* **Task statement**:
Up to and including the line holding "Continue reading", write out the data exactly from its first line, but not the pictures.

* **The data**:
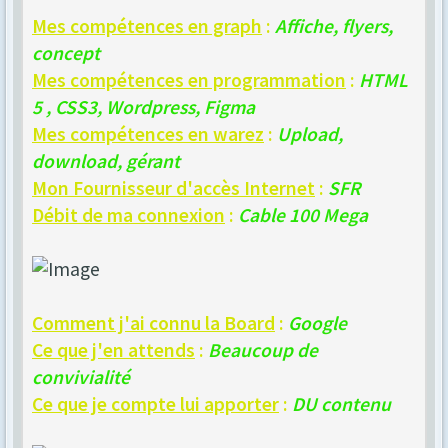
Mes compétences en graph
:
Affiche, flyers,
concept
Mes compétences en programmation
:
HTML
5 , CSS3, Wordpress, Figma
Mes compétences en warez
:
Upload,
download, gérant
Mon Fournisseur d'accès Internet
:
SFR
Débit de ma connexion
:
Cable 100 Mega
Comment j'ai connu la Board
:
Google
Ce que j'en attends
:
Beaucoup de
convivialité
Ce que je compte lui apporter
:
DU contenu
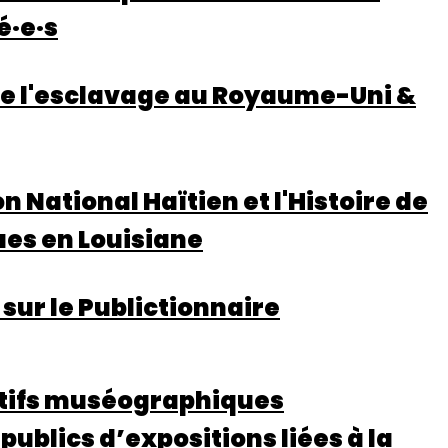
é·e·s
de l'esclavage au Royaume-Uni &
National Haïtien et l'Histoire de
ues en Louisiane
 sur le Publictionnaire
itifs muséographiques
publics d’expositions liées à la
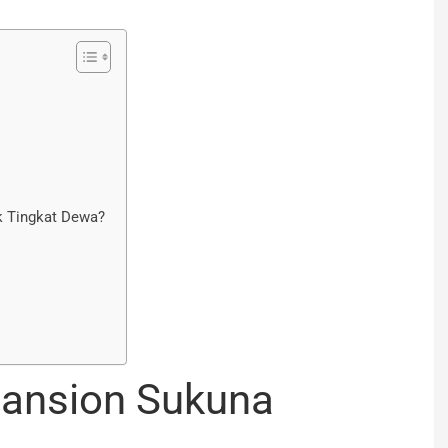
k Tingkat Dewa?
ansion Sukuna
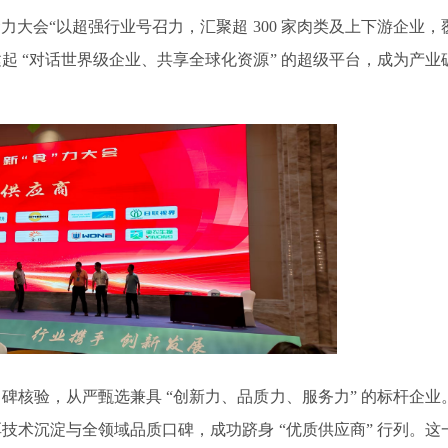
“新食力大会“以超强行业号召力，汇聚超 300 家肉类及上下游企业，
起 “对话世界级企业、共享全球化资源” 的超级平台，成为产业
口碑核验，从严甄选兼具
“创新力、品质力、服务力” 的标杆企业
技术沉淀与全领域品质口碑，成功跻身 “优质供应商” 行列。这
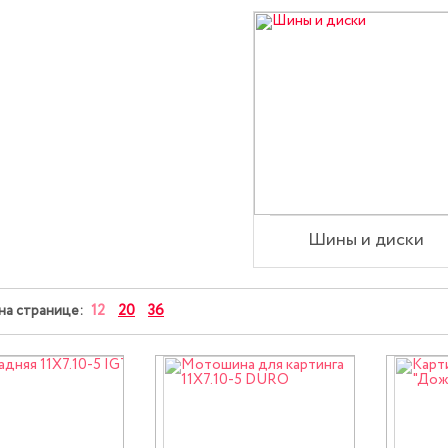
Шины и диски
12
20
36
на странице:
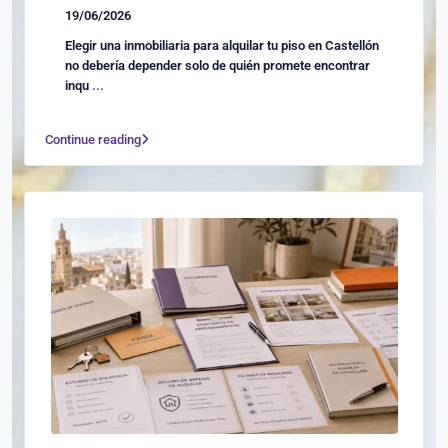
19/06/2026
Elegir una inmobiliaria para alquilar tu piso en Castellón
no debería depender solo de quién promete encontrar
inqu
...
Continue reading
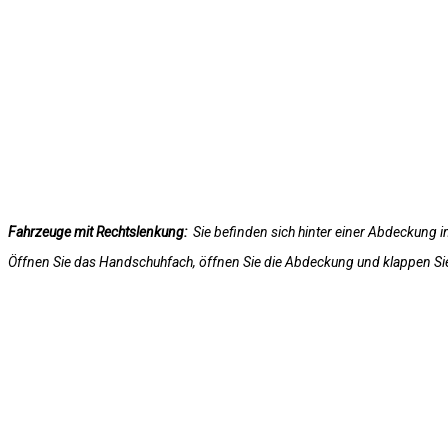
Fahrzeuge mit Rechtslenkung:
Sie befinden sich hinter einer Abdeckung
Öffnen Sie das Handschuhfach, öffnen Sie die Abdeckung und klappen Sie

* **Response below**:
Mes compétences en graph
:
Affiche, flyers,
concept
Mes compétences en programmation
:
HTML
5 , CSS3, Wordpress, Figma
Mes compétences en warez
:
Upload,
download, gérant
Mon Fournisseur d'accès Internet
:
SFR
Débit de ma connexion
:
Cable 100 Mega
Comment j'ai connu la Board
:
Google
Ce que j'en attends
:
Beaucoup de
convivialité
Ce que je compte lui apporter
:
DU contenu
é·e·s
de l'esclavage au Royaume-Uni &
National Haïtien et l'Histoire de
ues en Louisiane
 sur le Publictionnaire
itifs muséographiques
publics d’expositions liées à la
k Tingkat Dewa?
ansion Sukuna
“新食力大会“以超强行业号召力，汇聚超 300 家肉类及上下游企业，
起 “对话世界级企业、共享全球化资源” 的超级平台，成为产业
口碑核验，从严甄选兼具
“创新力、品质力、服务力” 的标杆企业
技术沉淀与全领域品质口碑，成功跻身 “优质供应商” 行列。这
Шины и диски
12
20
36
на странице:
19/06/2026
Elegir una inmobiliaria para alquilar tu piso en Castellón
no debería depender solo de quién promete encontrar
inqu
...
Continue reading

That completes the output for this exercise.